Des avis qui font mal 

Autre problématique de la e-réputation : les avis ou propos hostiles d'internautes qui, parfois, dépassent le cadre de la liberté d'expression. L'Ordre rappelle que « les personnes visées par certains commentaires négatifs ou inappropriés disposent de différents moyens d’actions juridiques afin de limiter l’atteinte subie et d’obtenir réparation de leur préjudice ».

La réactivité est « primordiale » dans le monde du numérique, insiste l'Ordre, tout comme la preuve de la publication (capture d'écran). Plusieurs stratégies sont possibles (préventives, défensives, pacifiques, offensives).  

Dans le cas d'avis négatifs mais pas illicites (comme un temps d'attente excessif), l'Ordre conseille de répondre en adoptant « une attitude ouverte et en fournissant une réponse empathique ». Si le commentaire négatif est en ligne, le praticien peut créer un compte sur le site concerné (exemple Google my business) et y répondre.

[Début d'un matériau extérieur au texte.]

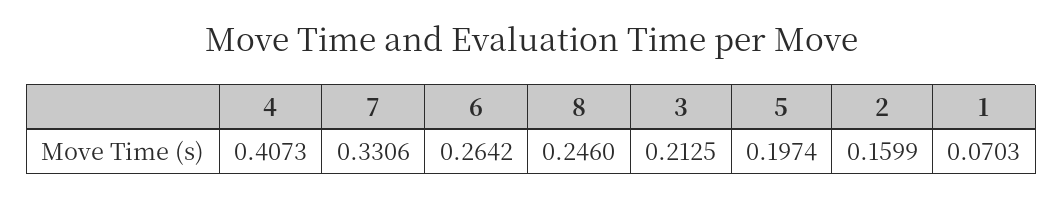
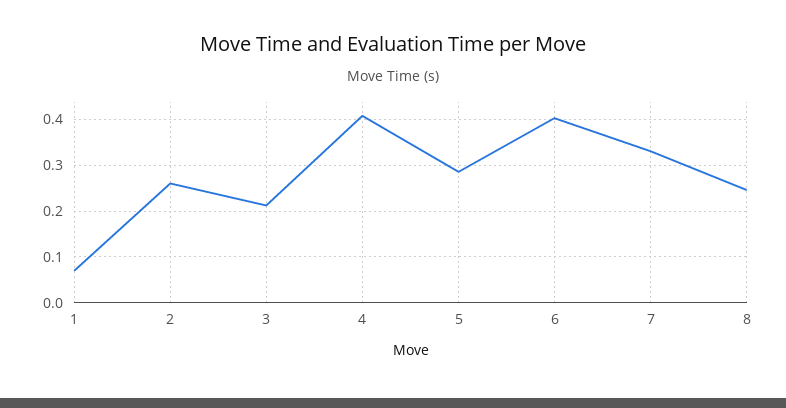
  {
    "4": 0.4073,
    "7": 0.3306,
-   "6": 0.2642,
+   "6": 0.4,
    "8": 0.246,
    "3": 0.2125,
-   "5": 0.1974,
+   "5": 0.28,
-   "2": 0.1599,
+   "2": 0.26,
    "1": 0.0703
  }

Si ce procédé est impossible, les sites ont l'obligation d'octroyer un droit de réponse. Il faut adresser une demande par lettre recommandée avec avis de réception au directeur de publication. Le médecin ne peut porter atteinte au secret médical, promouvoir son activité et commenter le déroulé de la consultation. L'Ordre propose une méthode type pour répondre à des commentaires négatifs (en cas de désagrément lié aux soins, de consultation jugée trop courte, de retard, etc.).

« Buse », « larbin », « nazi » 

Mais certains avis dépassent le cadre de la liberté d'expression. Seul un avocat pourra aider le médecin à en déterminer la nature. Il peut s'agir d'un délit pénal ou de faits ouvrant droit à une action au civil. Des « injures » ont été reconnues par les tribunaux telles que « buse », « larbin » mais aussi des propos xénophobes, racistes ou sexistes. L'Ordre cite également « voleur » ou « nazi ».

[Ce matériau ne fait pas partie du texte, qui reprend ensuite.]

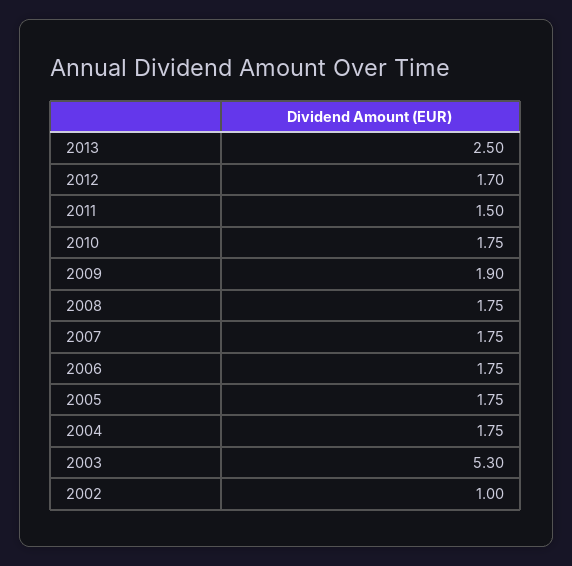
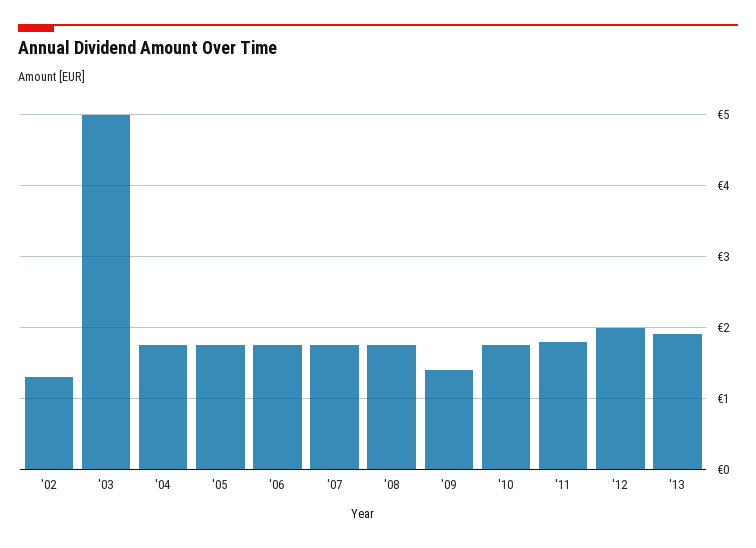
  {
-   "2013": 2.5,
+   "2013": 1.9,
-   "2012": 1.7,
+   "2012": 2,
-   "2011": 1.5,
+   "2011": 1.8,
    "2010": 1.75,
-   "2009": 1.9,
+   "2009": 1.4,
    "2008": 1.75,
    "2007": 1.75,
    "2006": 1.75,
    "2005": 1.75,
    "2004": 1.75,
-   "2003": 5.3,
+   "2003": 5,
-   "2002": 1
+   "2002": 1.3
  }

Le guide ordinal n'oublie pas la diffamation (description d'une salle d'attente comme étant insalubre, attribution d'erreurs médicales, etc.), les incitations à la haine ou à la violence ou encore le dénigrement (un praticien qui se fait traiter de moins compétent qu'un autre et voit ses diagnostics remis en question) et les atteintes à la vie privée (publication de photos, vidéos). 

Référé

Là encore, plusieurs moyens d'action sont possibles (tous détaillés dans le guide) « allant d'une voie à l'amiable à une voie judiciaire nécessitant l'assistance d'un avocat ». Le praticien peut signaler à l'éditeur ou l'hébergeur les propos abusifs, mettre en demeure l'auteur de l'avis, adresser une notification à l'hébergeur ou encore constituer une preuve en réalisant un constat par huissier.

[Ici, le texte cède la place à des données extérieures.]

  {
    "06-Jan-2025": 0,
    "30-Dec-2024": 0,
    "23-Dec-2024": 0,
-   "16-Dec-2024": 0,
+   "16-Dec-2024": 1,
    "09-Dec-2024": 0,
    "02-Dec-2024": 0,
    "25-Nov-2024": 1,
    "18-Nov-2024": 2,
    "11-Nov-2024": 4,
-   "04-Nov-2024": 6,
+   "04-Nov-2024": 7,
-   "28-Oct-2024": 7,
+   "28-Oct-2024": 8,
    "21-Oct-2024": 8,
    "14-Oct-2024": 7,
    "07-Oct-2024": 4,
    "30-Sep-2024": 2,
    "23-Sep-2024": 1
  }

Si les voies amiables sont épuisées, une action judiciaire peut être enclenchée pour supprimer rapidement les avis ou propos jugés illicites. Deux grandes options sont possibles : un référé dirigé contre l'auteur ou l'éditeur devant le TGI ou une procédure de requête en cas de non-identification de l'auteur (pour obliger l'hébergeur à agir).

Si le médecin veut être indemnisé (en sus de la suppression des avis), plusieurs actions judiciaires sont envisageables en cas d'injure, de diffamation ou de provocation à la discrimination, à la haine ou à la violence. Il s'agit d'un dépôt de plainte avec constitution de partie civile auprès du doyen des juges d'instruction (si l'auteur est inconnu), d'une citation directe devant le tribunal correctionnel (si l'auteur est identifié) ou d'une assignation devant le TGI (en vue d'une indemnisation sans condamnation pénale).